Drive, charisma, ambition, determination, passion are some of the qualities that allow bookkeepers and business owners to beat the odds and launch themselves into business, find their first customers, surmount near-impossible hurdles and conquer new markets. You own a business to make profits and that’s its fundamental purpose. Some bookkeepers may be satisfied to supplement the family income and not be concerned about saving for retirement, but most will be looking to build a sustainable business.

What is the balance between reinvesting and building the business and a fair day’s pay?

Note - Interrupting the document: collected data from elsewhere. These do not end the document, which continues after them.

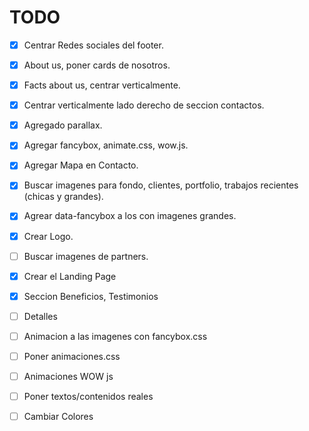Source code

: # TODO
  * [x] Centrar Redes sociales del footer.
  * [x] About us, poner cards de nosotros.
  * [x] Facts about us, centrar verticalmente.
  * [x] Centrar verticalmente lado derecho de seccion contactos.
  * [x] Agregado parallax.
  * [x] Agregar fancybox, animate.css, wow.js.
  * [x] Agregar Mapa en Contacto.
  * [x] Buscar imagenes para fondo, clientes, portfolio, trabajos recientes (chicas y grandes).
  * [x] Agrear data-fancybox a los <a> con imagenes grandes.
  * [x] Crear Logo.
  * [ ] Buscar imagenes de partners. 
  
  * [x] Crear el Landing Page
  * [x] Seccion Beneficios, Testimonios
  * [ ] Detalles

  
  * [ ] Animacion a las imagenes con fancybox.css
  * [ ] Poner animaciones.css
  * [ ] Animaciones WOW js

  * [ ] Poner textos/contenidos reales
  * [ ] Cambiar Colores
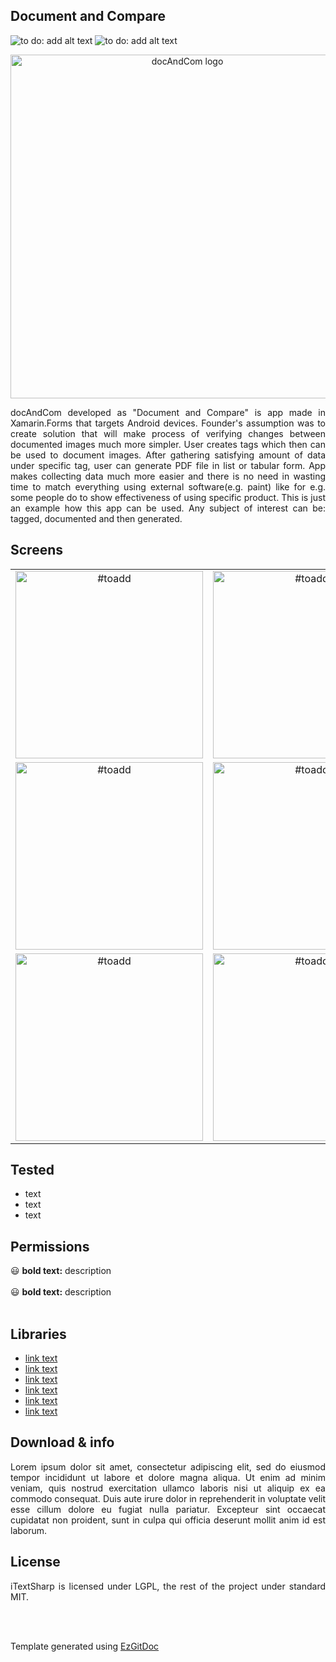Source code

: <h2>Document and Compare</h2>

<img src="https://img.shields.io/badge/Platform-Android-red?color=2DE22B&style=flat-square" alt="to do: add alt text"/> <img src="https://img.shields.io/badge/Languages-EN,%20PL-red?color=E41570&style=flat-square" alt="to do: add alt text"/>

<p align="center"><img src="https://github.com/trolit/document-and-compare/blob/storage/images/github_1.png" width="550" alt="docAndCom logo"></p>

<p align="justify">docAndCom developed as "Document and Compare" is app made in Xamarin.Forms that targets Android devices. Founder's assumption was to create solution that will make process of verifying changes between documented images much more simpler. User creates tags which then can be used to document images. After gathering satisfying amount of data under specific tag, user can generate PDF file in list or tabular form. App makes collecting data much more easier and there is no need in wasting time to match everything using external software(e.g. paint) like  for e.g. some people do to show effectiveness of using specific product. This is just an example how this app can be used. Any subject of interest can be: tagged, documented and then generated.  </p>

<h2>Screens</h2>

| | | | |
| :---: | :---: | :---: | :---: |
| <img src="https://github.com/trolit/document-and-compare/blob/storage/images/screen1.png" alt="#toadd" height="300"/> | <img src="https://github.com/trolit/document-and-compare/blob/storage/images/screen2.png" alt="#toadd" height="300"/> | <img src="https://github.com/trolit/document-and-compare/blob/storage/images/screen3.png" alt="#toadd" height="300"/> | <img src="https://github.com/trolit/document-and-compare/blob/storage/images/screen4.png" alt="#toadd" height="300"/> |
| <img src="https://github.com/trolit/document-and-compare/blob/storage/images/screen5.png" alt="#toadd" height="300"/> | <img src="https://github.com/trolit/document-and-compare/blob/storage/images/screen6.png" alt="#toadd" height="300"/> | <img src="https://github.com/trolit/document-and-compare/blob/storage/images/screen7.png" alt="#toadd" height="300"/> | <img src="https://github.com/trolit/document-and-compare/blob/storage/images/screen8.png" alt="#toadd" height="300"/> |
| <img src="https://github.com/trolit/document-and-compare/blob/storage/images/screen9.png" alt="#toadd" height="300"/> | <img src="https://github.com/trolit/document-and-compare/blob/storage/images/screen10.png" alt="#toadd" height="300"/> | <img src="https://github.com/trolit/document-and-compare/blob/storage/images/screen11.png" alt="#toadd" height="300"/> | <img src="https://github.com/trolit/document-and-compare/blob/storage/images/screen12.png" alt="#toadd" height="300"/> |
<!-- For image table, it's highly recommended to have the same resolution images. 
 To find best results(no stretches, equal cells), both axis should be adjusted manually. -->

<h2>Tested</h2>

- text
- text
- text

<h2>Permissions</h2>

:smiley: <strong>bold text:</strong> description<br><br>
:smiley: <strong>bold text:</strong> description<br><br>

<!-- If you did not specify icon, simply overwrite Id put between : : characters with desired icon name -->
<!-- Supported by GitHub icon list can be found here: https://gist.github.com/rxaviers/7360908 -->

<h2>Libraries</h2>

- <a href="https://#to_do:add_href">link text</a>
- <a href="https://#to_do:add_href">link text</a>
- <a href="https://#to_do:add_href">link text</a>
- <a href="https://#to_do:add_href">link text</a>
- <a href="https://#to_do:add_href">link text</a>
- <a href="https://#to_do:add_href">link text</a>

<h2>Download & info</h2>

<p align="justify">Lorem ipsum dolor sit amet, consectetur adipiscing elit, sed do eiusmod tempor incididunt ut labore et dolore magna aliqua. Ut enim ad minim veniam, quis nostrud exercitation ullamco laboris nisi ut aliquip ex ea commodo consequat. Duis aute irure dolor in reprehenderit in voluptate velit esse cillum dolore eu fugiat nulla pariatur. Excepteur sint occaecat cupidatat non proident, sunt in culpa qui officia deserunt mollit anim id est laborum.</p>

<h2>License</h2>

<p align="justify">iTextSharp is licensed under LGPL, the rest of the project under standard MIT.</p>

<br/>
<br/>

Template generated using <a href="https://github.com/trolit/EzGitDoc">EzGitDoc</a>
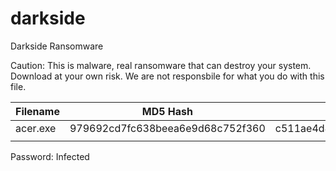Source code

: # darkside
Darkside Ransomware

Caution: This is malware, real ransomware that can destroy your system. Download at your own risk. We are not responsbile for what you do with this file.

| Filename | MD5 Hash                         | SHA1 Hash                                | SHA256 Hash                                                  | VirusTotal                                                   |
| -------- | -------------------------------- | ---------------------------------------- | ------------------------------------------------------------ | ------------------------------------------------------------ |
| acer.exe | 979692cd7fc638beea6e9d68c752f360 | c511ae4d80aaa281c610190aa13630de61ca714c | 0a0c225f0e5ee941a79f2b7701f1285e4975a2859eb4d025d96d9e366e81abb9 | https://www.virustotal.com/gui/file/0a0c225f0e5ee941a79f2b7701f1285e4975a2859eb4d025d96d9e366e81abb9/details |
|          |                                  |                                          |                                                              |           

Password: Infected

Many people had clear and stated objectives for their businesses; if there were any personal goals they were almost always subordinated to the business objectives, for example, to put some money aside for a retirement fund. Most will find themselves trapped in a comforting narrative, which says “Later, when the business can afford it, I will put aside money towards super.” Business owners are faced with a never-ending list of demands on cash flow and capital for investment; bookkeepers and many independent contractors are sadly lagging behind pay-as-you-earn employees who have their employers deducting 9.5 percent of their income under the Superannuation Guarantee. Bookkeepers too will inevitably point to the high cost or inability to taking money out of the business.

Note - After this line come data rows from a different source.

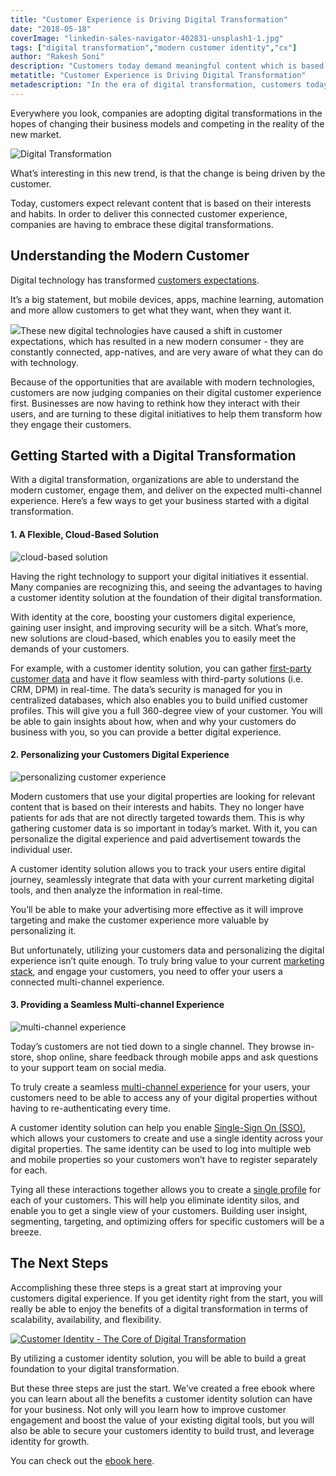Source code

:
 ```yaml
---
title: "Customer Experience is Driving Digital Transformation"
date: "2018-05-18"
coverImage: "linkedin-sales-navigator-402831-unsplash1-1.jpg"
tags: ["digital transformation","modern customer identity","cx"]
author: "Rakesh Soni" 
description: "Customers today demand meaningful content which is based on their preferences and behaviours. Companies have to accept these digital transformations to offer this connected customer experience."
metatitle: "Customer Experience is Driving Digital Transformation"
metadescription: "In the era of digital transformation, customers today demand meaningful content which is based on their preferences and behaviours."
---
```


Everywhere you look, companies are adopting digital transformations in the hopes of changing their business models and competing in the reality of the new market.

![Digital Transformation](linkedin-sales-navigator-1.jpg)

What’s interesting in this new trend, is that the change is being driven by the customer.

Today, customers expect relevant content that is based on their interests and habits. In order to deliver this connected customer experience, companies are having to embrace these digital transformations.

## Understanding the Modern Customer

Digital technology has transformed [customers expectations](https://www.loginradius.com/resource/guide-to-modern-customer-identity/).

It’s a big statement, but mobile devices, apps, machine learning, automation and more allow customers to get what they want, when they want it.

![](nordwood-themes.jpg)These new digital technologies have caused a shift in customer expectations, which has resulted in a new modern consumer - they are constantly connected, app-natives, and are very aware of what they can do with technology. 

Because of the opportunities that are available with modern technologies, customers are now judging companies on their digital customer experience first. Businesses are now having to rethink how they interact with their users, and are turning to these digital initiatives to help them transform how they engage their customers.

## Getting Started with a Digital Transformation

With a digital transformation, organizations are able to understand the modern customer, engage them, and deliver on the expected multi-channel experience. Here’s a few ways to get your business started with a digital transformation.

#### 1\. A Flexible, Cloud-Based Solution

![cloud-based solution](rawpixel-369788-unsplash.jpg)

Having the right technology to support your digital initiatives it essential. Many companies are recognizing this, and seeing the advantages to having a customer identity solution at the foundation of their digital transformation.

With identity at the core, boosting your customers digital experience, gaining user insight, and improving security will be a sitch. What’s more, new solutions are cloud-based, which enables you to easily meet the demands of your customers.

For example, with a customer identity solution, you can gather [first-party customer data](https://www.loginradius.com/data-management-and-governance/) and have it flow seamless with third-party solutions (i.e. CRM, DPM) in real-time. The data’s security is managed for you in centralized databases, which also enables you to build unified customer profiles. This will give you a full 360-degree view of your customer. You will be able to gain insights about how, when and why your customers do business with you, so you can provide a better digital experience.

#### 2\. Personalizing your Customers Digital Experience

![personalizing customer experience](john-schnobrich-520023-unsplash-1.jpg)

Modern customers that use your digital properties are looking for relevant content that is based on their interests and habits. They no longer have patients for ads that are not directly targeted towards them. This is why gathering customer data is so important in today’s market. With it, you can personalize the digital experience and paid advertisement towards the individual user.

A customer identity solution allows you to track your users entire digital journey, seamlessly integrate that data with your current marketing digital tools, and then analyze the information in real-time. 

You’ll be able to make your advertising more effective as it will improve targeting and make the customer experience more valuable by personalizing it.

But unfortunately, utilizing your customers data and personalizing the digital experience isn’t quite enough. To truly bring value to your current [marketing stack](https://www.loginradius.com/), and engage your customers, you need to offer your users a connected multi-channel experience.

#### 3\. Providing a Seamless Multi-channel Experience

![multi-channel experience](rawpixel-660359-unsplash.jpg)

Today’s customers are not tied down to a single channel. They browse in-store, shop online, share feedback through mobile apps and ask questions to your support team on social media.

To truly create a seamless [multi-channel experience](https://www.loginradius.com/connected-customer-experience/) for your users, your customers need to be able to access any of your digital properties without having to re-authenticating every time.

A customer identity solution can help you enable [Single-Sign On (SSO)](https://www.loginradius.com/single-sign-on-overview/), which allows your customers to create and use a single identity across your digital properties. The same identity can be used to log into multiple web and mobile properties so your customers won’t have to register separately for each.

Tying all these interactions together allows you to create a [single profile](https://www.loginradius.com/unify-customer-profiles/) for each of your customers. This will help you eliminate identity silos, and enable you to get a single view of your customers. Building user insight, segmenting, targeting, and optimizing offers for specific customers will be a breeze.

## The Next Steps

Accomplishing these three steps is a great start at improving your customers digital experience. If you get identity right from the start, you will really be able to enjoy the benefits of a digital transformation in terms of scalability, availability, and flexibility.

[![Customer Identity - The Core of Digital Transformation](guide-to-modern-cover.png)](https://www.loginradius.com/resource/customer-identity-the-core-of-digital-transformation/)

By utilizing a customer identity solution, you will be able to build a great foundation to your digital transformation.

But these three steps are just the start. We’ve created a free ebook where you can learn about all the benefits a customer identity solution can have for your business. Not only will you learn how to improve customer engagement and boost the value of your existing digital tools, but you will also be able to secure your customers identity to build trust, and leverage identity for growth.

You can check out the [ebook here](https://www.loginradius.com/resource/guide-to-modern-customer-identity/).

Many business owners think they can rely on the value of their business when they sell it to give adequate return on their efforts. The problem is that there is no guarantee your business will be worth anything, much less what you expect, when the time to hang up your business person boots arrives.

“You need money going out of the business and into an investment fund,” says Peter Buckley, proprietor of Pages Books. “Building both a retirement fund and a rainy day fund are essential.”

An adequate return

Apart from these funds, an adequate income for a business owner or self-employed professional, should be made up of several components – salary, dividends and retirement savings – which, ideally should provide a lifestyle for the family now and in retirement

A return on labour should be based on a fair salary, not just the business needs. Taking a small salary because “the business needs the cash” may hide inefficiencies or a lack of commitment to the practice or business. Perhaps the business is only profitable because you are not taking a full salary. The health of the business may need attention. This is often a painful reality check for a self-employed bookkeeper who is not able to tick these boxes.

Take an outside view: you are an investor in your business and as such need an adequate return on your capital. Unrewarded time in the business is an investment. The capital should give you a return beyond the salary that you draw, just as if it was an investment. You can receive 8 to 10 percent on your money by putting it into low risk investments such as property trusts, so a higher return commensurate with the risks, approaching 20-25 percent may be in order.

The bulk of an owner’s earnings will go in living expenses. If they are prudent, there ought to be some left over to invest in areas outside of the business, such as rental property or superannuation. Meanwhile the business has retained as much of its profits as is feasible. That way both the business and the owners are winners.